The objective is to study whether the recent climate tendencies in Greenland —temperature rise and acceleration of ice loss— respond to a pattern that had been recorded other times in previous millenniums, or whether they correspond to the amplified effects of climate change in the planet. The campaign is part of the NEOARCTIC project, led by Marc Oliva, tenured university lecturer at the Department of Geography of the UB.
The researchers will stay in the Arctic during July and August. Specifically, they will work in the area of Greenland’s polar ice cap and in the northern area of Ellesmere Island, at the northern end of Canada. Among the tasks to carry out, they will reconstruct the climate variability of the last millennia in these northern regions after the study of the sediments of the lakebeds, and determining the advances and regressions of glaciers as a response to the changing climate conditions.
Another objective of the campaign is to understand the geo-ecological changes in the soils, waters, and the plants that are taking place in the melting edges in Greenland’s polar ice cap.
About 20% of Greenland does not have ice this surface without ice is expected to increase over the next decades.
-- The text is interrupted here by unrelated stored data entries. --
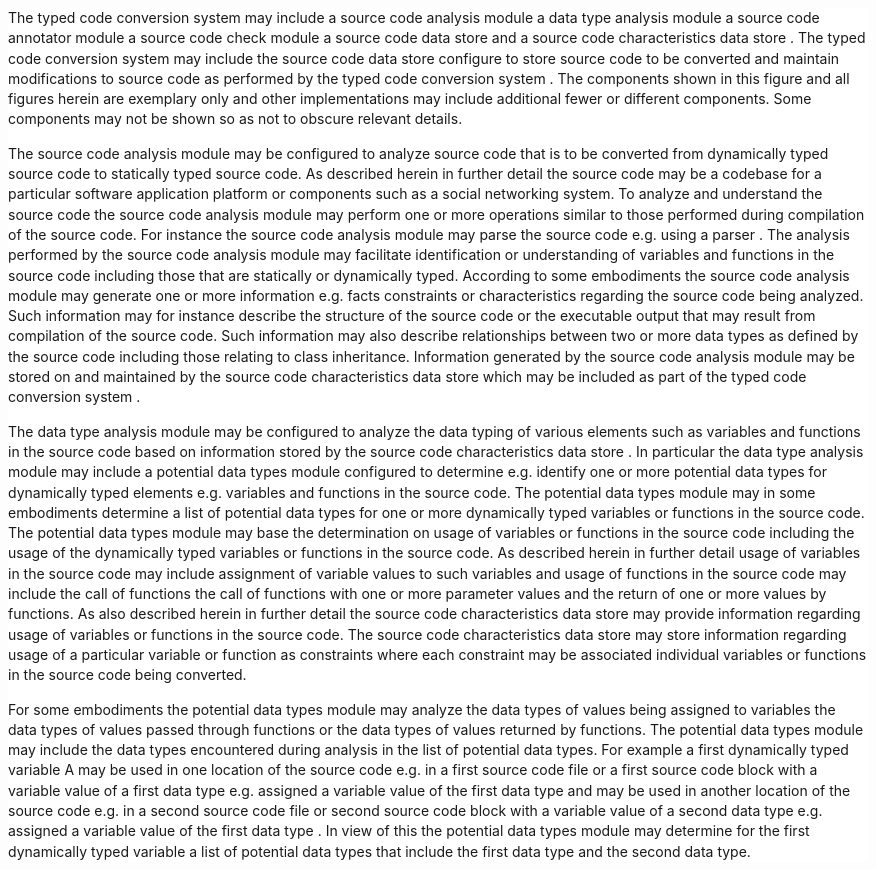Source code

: The typed code conversion system may include a source code analysis module a data type analysis module a source code annotator module a source code check module a source code data store and a source code characteristics data store . The typed code conversion system may include the source code data store configure to store source code to be converted and maintain modifications to source code as performed by the typed code conversion system . The components shown in this figure and all figures herein are exemplary only and other implementations may include additional fewer or different components. Some components may not be shown so as not to obscure relevant details.

The source code analysis module may be configured to analyze source code that is to be converted from dynamically typed source code to statically typed source code. As described herein in further detail the source code may be a codebase for a particular software application platform or components such as a social networking system. To analyze and understand the source code the source code analysis module may perform one or more operations similar to those performed during compilation of the source code. For instance the source code analysis module may parse the source code e.g. using a parser . The analysis performed by the source code analysis module may facilitate identification or understanding of variables and functions in the source code including those that are statically or dynamically typed. According to some embodiments the source code analysis module may generate one or more information e.g. facts constraints or characteristics regarding the source code being analyzed. Such information may for instance describe the structure of the source code or the executable output that may result from compilation of the source code. Such information may also describe relationships between two or more data types as defined by the source code including those relating to class inheritance. Information generated by the source code analysis module may be stored on and maintained by the source code characteristics data store which may be included as part of the typed code conversion system .

The data type analysis module may be configured to analyze the data typing of various elements such as variables and functions in the source code based on information stored by the source code characteristics data store . In particular the data type analysis module may include a potential data types module configured to determine e.g. identify one or more potential data types for dynamically typed elements e.g. variables and functions in the source code. The potential data types module may in some embodiments determine a list of potential data types for one or more dynamically typed variables or functions in the source code. The potential data types module may base the determination on usage of variables or functions in the source code including the usage of the dynamically typed variables or functions in the source code. As described herein in further detail usage of variables in the source code may include assignment of variable values to such variables and usage of functions in the source code may include the call of functions the call of functions with one or more parameter values and the return of one or more values by functions. As also described herein in further detail the source code characteristics data store may provide information regarding usage of variables or functions in the source code. The source code characteristics data store may store information regarding usage of a particular variable or function as constraints where each constraint may be associated individual variables or functions in the source code being converted.

For some embodiments the potential data types module may analyze the data types of values being assigned to variables the data types of values passed through functions or the data types of values returned by functions. The potential data types module may include the data types encountered during analysis in the list of potential data types. For example a first dynamically typed variable A may be used in one location of the source code e.g. in a first source code file or a first source code block with a variable value of a first data type e.g. assigned a variable value of the first data type and may be used in another location of the source code e.g. in a second source code file or second source code block with a variable value of a second data type e.g. assigned a variable value of the first data type . In view of this the potential data types module may determine for the first dynamically typed variable a list of potential data types that include the first data type and the second data type.
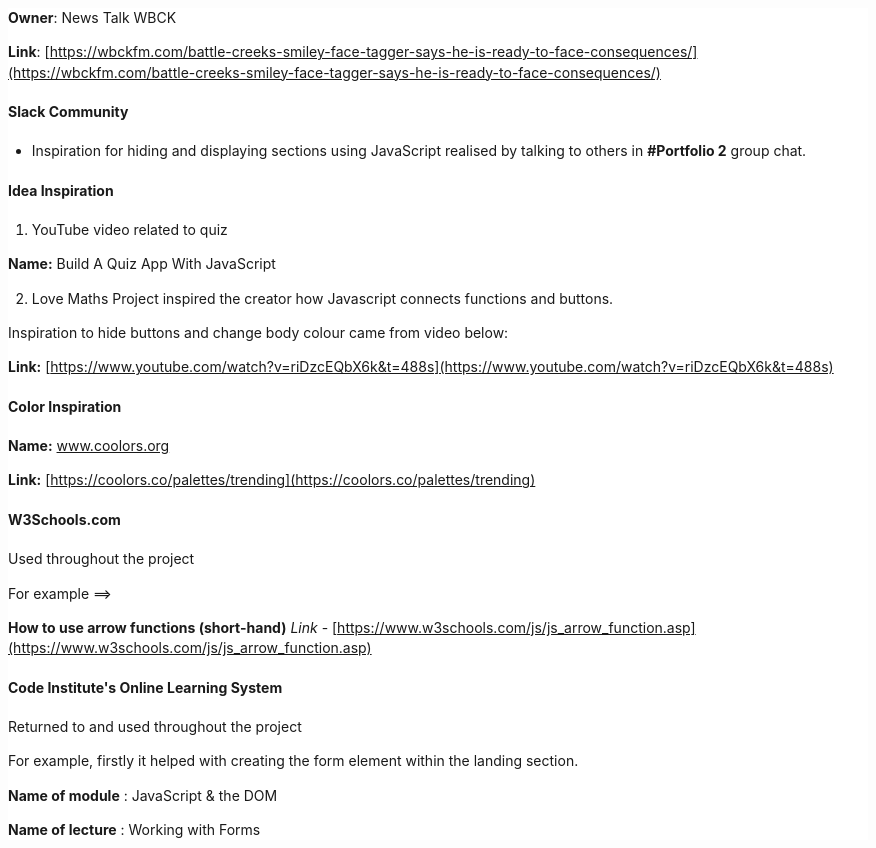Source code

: **Owner**: News Talk WBCK 

**Link**: [https://wbckfm.com/battle-creeks-smiley-face-tagger-says-he-is-ready-to-face-consequences/](https://wbckfm.com/battle-creeks-smiley-face-tagger-says-he-is-ready-to-face-consequences/)

#### **Slack Community**
- Inspiration for hiding and displaying sections using JavaScript realised by talking to others in **#Portfolio 2** group chat. 

#### **Idea Inspiration**
1. YouTube video related to quiz

**Name:** Build A Quiz App With JavaScript

2. Love Maths Project inspired the creator how Javascript connects functions and buttons. 

Inspiration to hide buttons and change body colour came from video below:

**Link:** [https://www.youtube.com/watch?v=riDzcEQbX6k&t=488s](https://www.youtube.com/watch?v=riDzcEQbX6k&t=488s)

#### **Color Inspiration**

**Name:** www.coolors.org

**Link:** [https://coolors.co/palettes/trending](https://coolors.co/palettes/trending)

#### **W3Schools.com**

Used throughout the project 

For example ==>

**How to use arrow functions (short-hand)**
*Link* - [https://www.w3schools.com/js/js_arrow_function.asp](https://www.w3schools.com/js/js_arrow_function.asp)

#### **Code Institute's Online Learning System**

Returned to and used throughout the project

For example, firstly it helped with creating the form element within the landing section.

**Name of module** : JavaScript & the DOM 

**Name of lecture** : Working with Forms

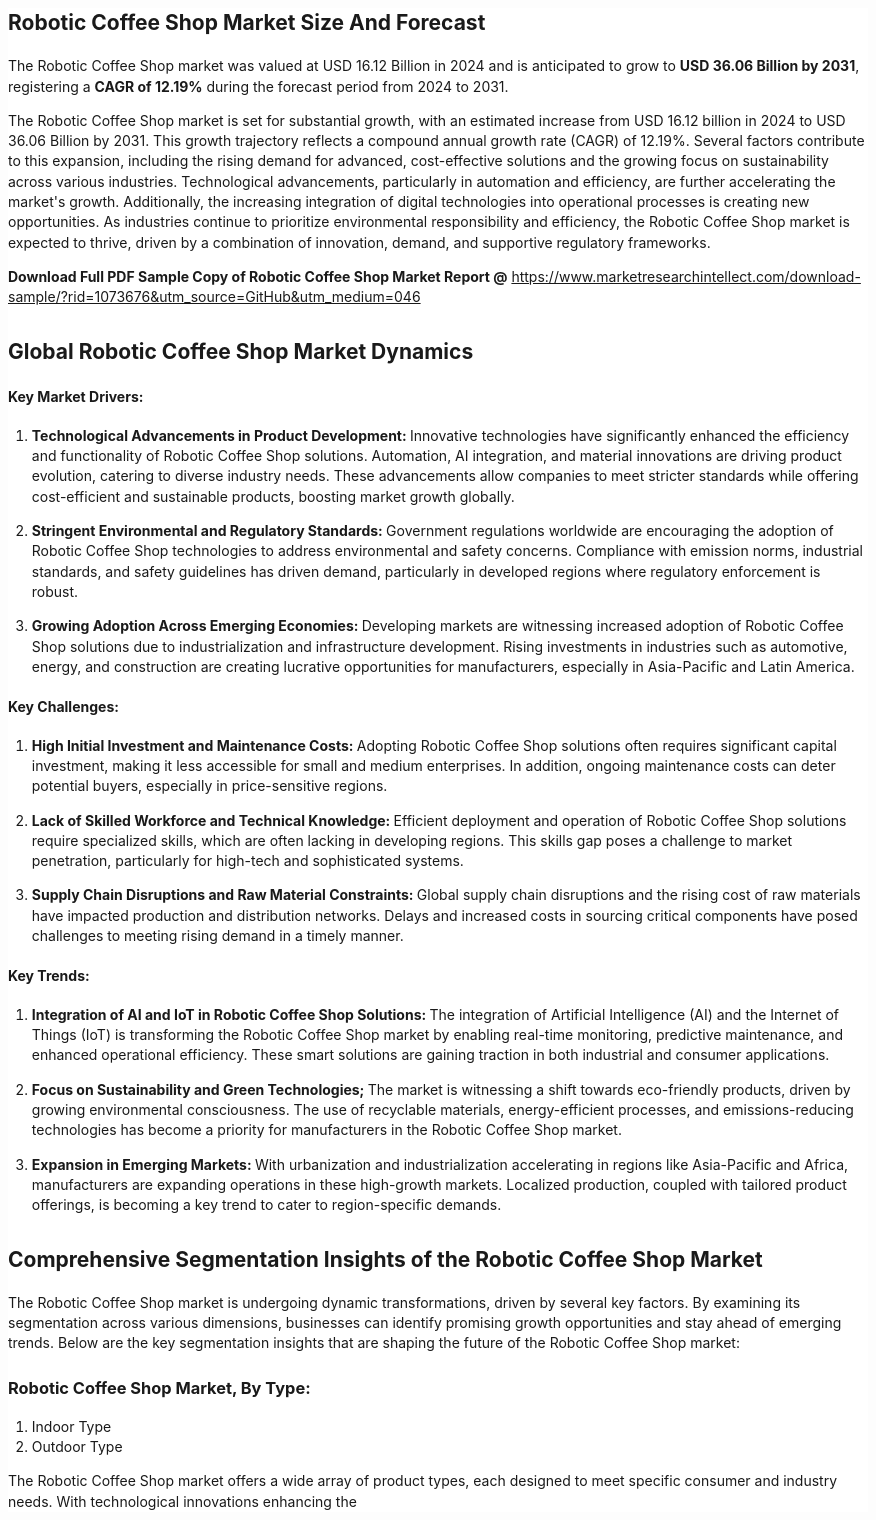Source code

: <h2>Robotic Coffee Shop Market Size And Forecast</h2><p>The Robotic Coffee Shop market was valued at USD 16.12 Billion in 2024 and is anticipated to grow to <strong>USD 36.06 Billion by 2031</strong>, registering a <strong>CAGR of 12.19%</strong> during the forecast period from 2024 to 2031.</p><p>The Robotic Coffee Shop market is set for substantial growth, with an estimated increase from USD 16.12 billion in 2024 to USD 36.06 Billion by 2031. This growth trajectory reflects a compound annual growth rate (CAGR) of 12.19%. Several factors contribute to this expansion, including the rising demand for advanced, cost-effective solutions and the growing focus on sustainability across various industries. Technological advancements, particularly in automation and efficiency, are further accelerating the market's growth. Additionally, the increasing integration of digital technologies into operational processes is creating new opportunities. As industries continue to prioritize environmental responsibility and efficiency, the Robotic Coffee Shop market is expected to thrive, driven by a combination of innovation, demand, and supportive regulatory frameworks.</p><p><strong>Download Full PDF Sample Copy of Robotic Coffee Shop Market Report @</strong>&nbsp;<a href="https://www.marketresearchintellect.com/download-sample/?rid=1073676&amp;utm_source=GitHub&amp;utm_medium=046">https://www.marketresearchintellect.com/download-sample/?rid=1073676&amp;utm_source=GitHub&amp;utm_medium=046</a></p><h2>Global Robotic Coffee Shop Market Dynamics</h2><h4><strong>Key Market Drivers:</strong></h4><ol><li><p><strong>Technological Advancements in Product Development:&nbsp;</strong>Innovative technologies have significantly enhanced the efficiency and functionality of Robotic Coffee Shop solutions. Automation, AI integration, and material innovations are driving product evolution, catering to diverse industry needs. These advancements allow companies to meet stricter standards while offering cost-efficient and sustainable products, boosting market growth globally.</p></li><li><p><strong>Stringent Environmental and Regulatory Standards:&nbsp;</strong>Government regulations worldwide are encouraging the adoption of Robotic Coffee Shop technologies to address environmental and safety concerns. Compliance with emission norms, industrial standards, and safety guidelines has driven demand, particularly in developed regions where regulatory enforcement is robust.</p></li><li><p><strong>Growing Adoption Across Emerging Economies:&nbsp;</strong>Developing markets are witnessing increased adoption of Robotic Coffee Shop solutions due to industrialization and infrastructure development. Rising investments in industries such as automotive, energy, and construction are creating lucrative opportunities for manufacturers, especially in Asia-Pacific and Latin America.</p></li></ol><h4><strong>Key Challenges:</strong></h4><ol><li><p><strong>High Initial Investment and Maintenance Costs:&nbsp;</strong>Adopting Robotic Coffee Shop solutions often requires significant capital investment, making it less accessible for small and medium enterprises. In addition, ongoing maintenance costs can deter potential buyers, especially in price-sensitive regions.</p></li><li><p><strong>Lack of Skilled Workforce and Technical Knowledge:&nbsp;</strong>Efficient deployment and operation of Robotic Coffee Shop solutions require specialized skills, which are often lacking in developing regions. This skills gap poses a challenge to market penetration, particularly for high-tech and sophisticated systems.</p></li><li><p><strong>Supply Chain Disruptions and Raw Material Constraints:&nbsp;</strong>Global supply chain disruptions and the rising cost of raw materials have impacted production and distribution networks. Delays and increased costs in sourcing critical components have posed challenges to meeting rising demand in a timely manner.</p></li></ol><h4><strong>Key Trends:</strong></h4><ol><li><p><strong>Integration of AI and IoT in Robotic Coffee Shop Solutions:&nbsp;</strong>The integration of Artificial Intelligence (AI) and the Internet of Things (IoT) is transforming the Robotic Coffee Shop market by enabling real-time monitoring, predictive maintenance, and enhanced operational efficiency. These smart solutions are gaining traction in both industrial and consumer applications.</p></li><li><p><strong>Focus on Sustainability and Green Technologies;&nbsp;</strong>The market is witnessing a shift towards eco-friendly products, driven by growing environmental consciousness. The use of recyclable materials, energy-efficient processes, and emissions-reducing technologies has become a priority for manufacturers in the Robotic Coffee Shop market.</p></li><li><p><strong>Expansion in Emerging Markets:&nbsp;</strong>With urbanization and industrialization accelerating in regions like Asia-Pacific and Africa, manufacturers are expanding operations in these high-growth markets. Localized production, coupled with tailored product offerings, is becoming a key trend to cater to region-specific demands.</p></li></ol><div class="article-main__content" data-test-id="publishing-text-block"><h2>Comprehensive Segmentation Insights of the Robotic Coffee Shop Market</h2><p>The Robotic Coffee Shop market is undergoing dynamic transformations, driven by several key factors. By examining its segmentation across various dimensions, businesses can identify promising growth opportunities and stay ahead of emerging trends. Below are the key segmentation insights that are shaping the future of the Robotic Coffee Shop market:</p><h3><strong>Robotic Coffee Shop Market, By Type:<br /></strong></h3><ol><li>Indoor Type<li> Outdoor Type</li></ol><p>The Robotic Coffee Shop market offers a wide array of product types, each designed to meet specific consumer and industry needs. With technological innovations enhancing the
NEOARCTIC – “Reconstruction of Neoglacial oscillations and climate variability in Greenland and Iceland” is a project by the Spanish Ministry of Economy and Competitiveness led by the Department of Geography of the UB. The organization of this summer’s campaign, which counts on the support from the Vice-rector’s Office of Research of the UB, includes the participation of researchers from the UB, CSIC, CREAF, the University of Santiago de Compostela, the University of Valladolid, the European Centre for Research and Teaching in Environmental Geosciences (France) and the Laval University (Quebec).